What you will do - Your task is to transcribe all the entries exactly, excluding pictures.

________________________

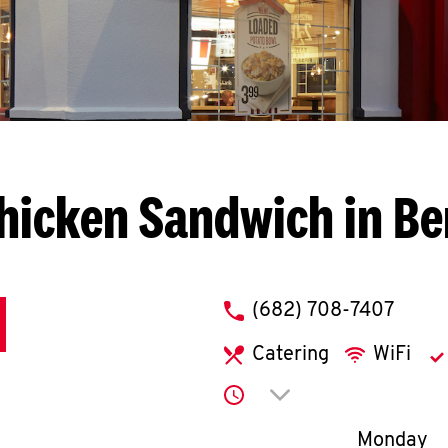
hicken Sandwich in B
phone
(682) 708-7407
Catering
WiFi
Click to expand or co
Day of th
Monday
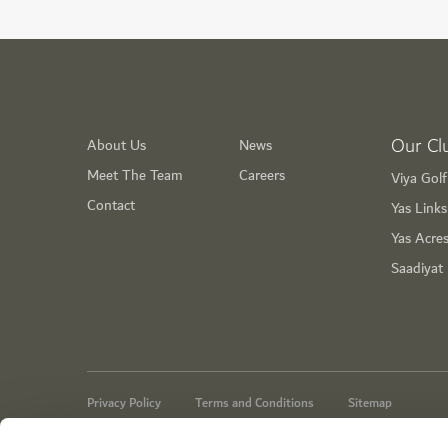
Our Cl
About Us
News
Meet The Team
Careers
Viya Gol
Contact
Yas Link
Yas Acre
Saadiyat
Privacy Policy
Terms and Conditions
Sitemap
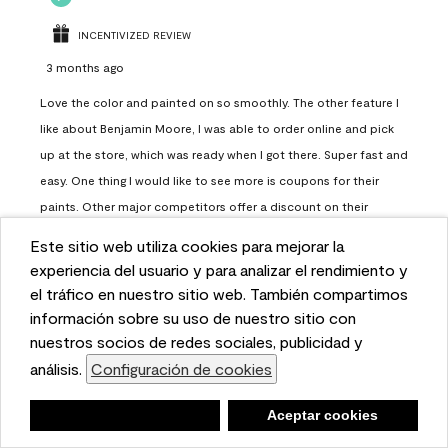
INCENTIVIZED REVIEW
3 months ago
Love the color and painted on so smoothly. The other feature I
like about Benjamin Moore, I was able to order online and pick
up at the store, which was ready when I got there. Super fast and
easy. One thing I would like to see more is coupons for their
paints. Other major competitors offer a discount on their
paints.
Este sitio web utiliza cookies para mejorar la
This website uses cookies to enhance user experience
experiencia del usuario y para analizar el rendimiento y
Report
Helpful?
(
0
)
(
0
)
and to analyze performance and traffic on our website.
el tráfico en nuestro sitio web. También compartimos
We also share information about your use of our site
información sobre su uso de nuestro sitio con
with our social media, advertising, and analytics
nuestros socios de redes sociales, publicidad y
Load More
partners.
análisis.
Configuración de cookies
Cookie Settings
Negar
Deny
Aceptar cookies
Accept Cookies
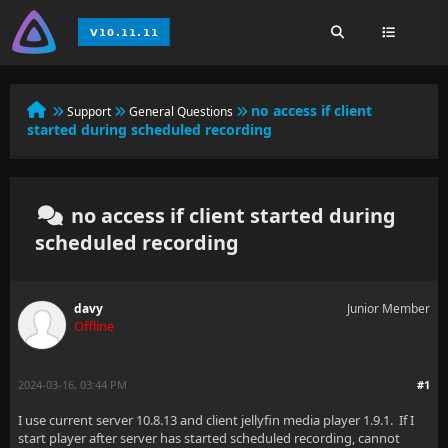
no access if client
Support
General Questions
started during scheduled recording
no access if client started during
scheduled recording
davy
Junior Member
Offline
2024-03-16, 03:44 PM
#1
I use current server 10.8.13 and client jellyfin media player 1.9.1. If I
start player after server has started scheduled recording, cannot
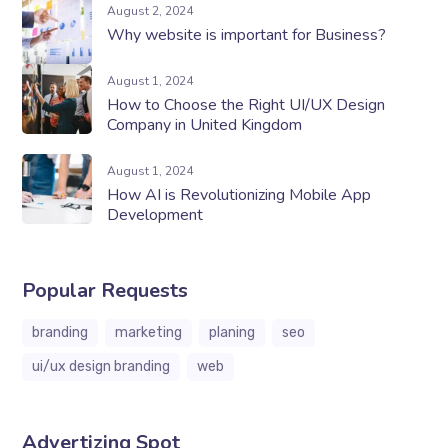
August 2, 2024
Why website is important for Business?
August 1, 2024
How to Choose the Right UI/UX Design
Company in United Kingdom
August 1, 2024
How ​​AI is Revolutionizing Mobile App
Development
Popular Requests
branding
marketing
planing
seo
ui/ux design branding
web
Advertizing Spot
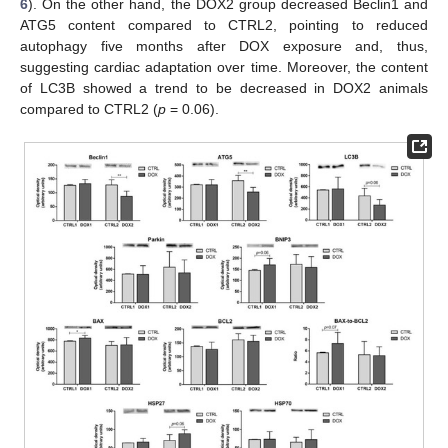
6
). On the other hand, the DOX2 group decreased Beclin1 and
ATG5 content compared to CTRL2, pointing to reduced
autophagy five months after DOX exposure and, thus,
suggesting cardiac adaptation over time. Moreover, the content
of LC3B showed a trend to be decreased in DOX2 animals
compared to CTRL2 (
p
= 0.06).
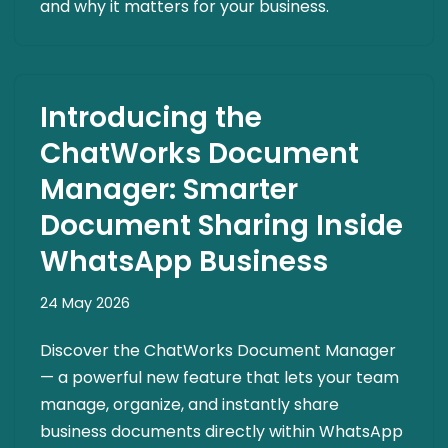
and why it matters for your business.
Introducing the
ChatWorks Document
Manager: Smarter
Document Sharing Inside
WhatsApp Business
24 May 2026
Discover the ChatWorks Document Manager
— a powerful new feature that lets your team
manage, organize, and instantly share
business documents directly within WhatsApp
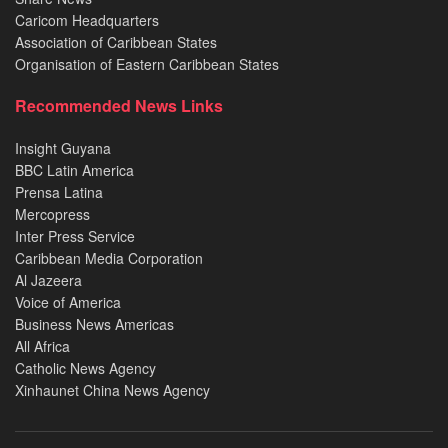
Caricom Headquarters
Association of Caribbean States
Organisation of Eastern Caribbean States
Recommended News Links
Insight Guyana
BBC Latin America
Prensa Latina
Mercopress
Inter Press Service
Caribbean Media Corporation
Al Jazeera
Voice of America
Business News Americas
All Africa
Catholic News Agency
Xinhaunet China News Agency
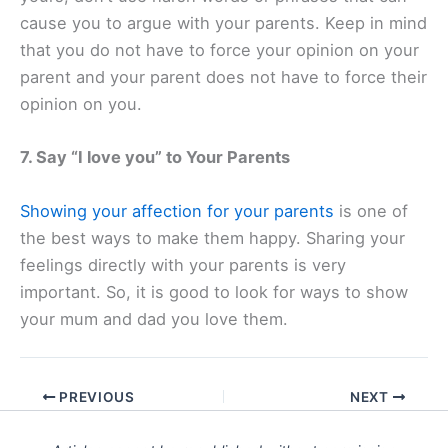
cause you to argue with your parents. Keep in mind
that you do not have to force your opinion on your
parent and your parent does not have to force their
opinion on you.
7. Say “I love you” to Your Parents
Showing your affection for your parents
is one of
the best ways to make them happy. Sharing your
feelings directly with your parents is very
important. So, it is good to look for ways to show
your mum and dad you love them.
PREVIOUS
NEXT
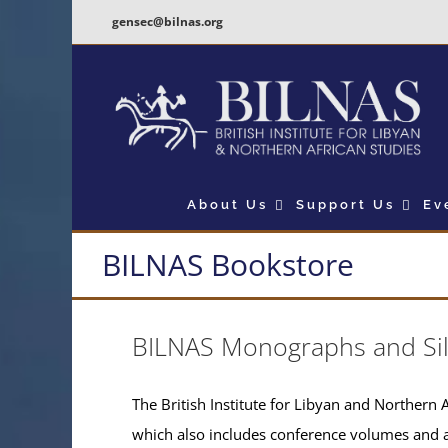
Skip
gensec@bilnas.org
to
content
About Us
Support Us
Ev
BILNAS Bookstore
BILNAS Monographs and Si
The British Institute for Libyan and Northern A
which also includes conference volumes and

________________________

Answer to the exercise -
hicken Sandwich in B
phone
(682) 708-7407
Catering
WiFi
Click to expand or co
Day of th
Monday
Our Cl
About Us
News
Meet The Team
Careers
Viya Gol
Contact
Yas Link
Yas Acre
Saadiyat
Privacy Policy
Terms and Conditions
Sitemap
INCENTIVIZED REVIEW
3 months ago
Love the color and painted on so smoothly. The other feature I
like about Benjamin Moore, I was able to order online and pick
up at the store, which was ready when I got there. Super fast and
easy. One thing I would like to see more is coupons for their
paints. Other major competitors offer a discount on their
paints.
Este sitio web utiliza cookies para mejorar la
This website uses cookies to enhance user experience
experiencia del usuario y para analizar el rendimiento y
Report
Helpful?
(
0
)
(
0
)
and to analyze performance and traffic on our website.
el tráfico en nuestro sitio web. También compartimos
We also share information about your use of our site
información sobre su uso de nuestro sitio con
with our social media, advertising, and analytics
nuestros socios de redes sociales, publicidad y
Load More
partners.
análisis.
Configuración de cookies
Cookie Settings
Negar
Deny
Aceptar cookies
Accept Cookies
no access if client
Support
General Questions
started during scheduled recording
no access if client started during
scheduled recording
davy
Junior Member
Offline
2024-03-16, 03:44 PM
#1
I use current server 10.8.13 and client jellyfin media player 1.9.1. If I
start player after server has started scheduled recording, cannot
August 2, 2024
Why website is important for Business?
August 1, 2024
How to Choose the Right UI/UX Design
Company in United Kingdom
August 1, 2024
How ​​AI is Revolutionizing Mobile App
Development
Popular Requests
branding
marketing
planing
seo
ui/ux design branding
web
Advertizing Spot
6
). On the other hand, the DOX2 group decreased Beclin1 and
ATG5 content compared to CTRL2, pointing to reduced
autophagy five months after DOX exposure and, thus,
suggesting cardiac adaptation over time. Moreover, the content
of LC3B showed a trend to be decreased in DOX2 animals
compared to CTRL2 (
p
= 0.06).
and why it matters for your business.
Introducing the
ChatWorks Document
Manager: Smarter
Document Sharing Inside
WhatsApp Business
24 May 2026
Discover the ChatWorks Document Manager
— a powerful new feature that lets your team
manage, organize, and instantly share
business documents directly within WhatsApp
Caricom Headquarters
Association of Caribbean States
Organisation of Eastern Caribbean States
Recommended News Links
Insight Guyana
BBC Latin America
Prensa Latina
Mercopress
Inter Press Service
Caribbean Media Corporation
Al Jazeera
Voice of America
Business News Americas
All Africa
Catholic News Agency
Xinhaunet China News Agency
cause you to argue with your parents. Keep in mind
that you do not have to force your opinion on your
parent and your parent does not have to force their
opinion on you.
7. Say “I love you” to Your Parents
Showing your affection for your parents
is one of
the best ways to make them happy. Sharing your
feelings directly with your parents is very
important. So, it is good to look for ways to show
your mum and dad you love them.
PREVIOUS
NEXT
Skip
gensec@bilnas.org
to
content
About Us
Support Us
Ev
BILNAS Bookstore
BILNAS Monographs and Si
The British Institute for Libyan and Northern A
which also includes conference volumes and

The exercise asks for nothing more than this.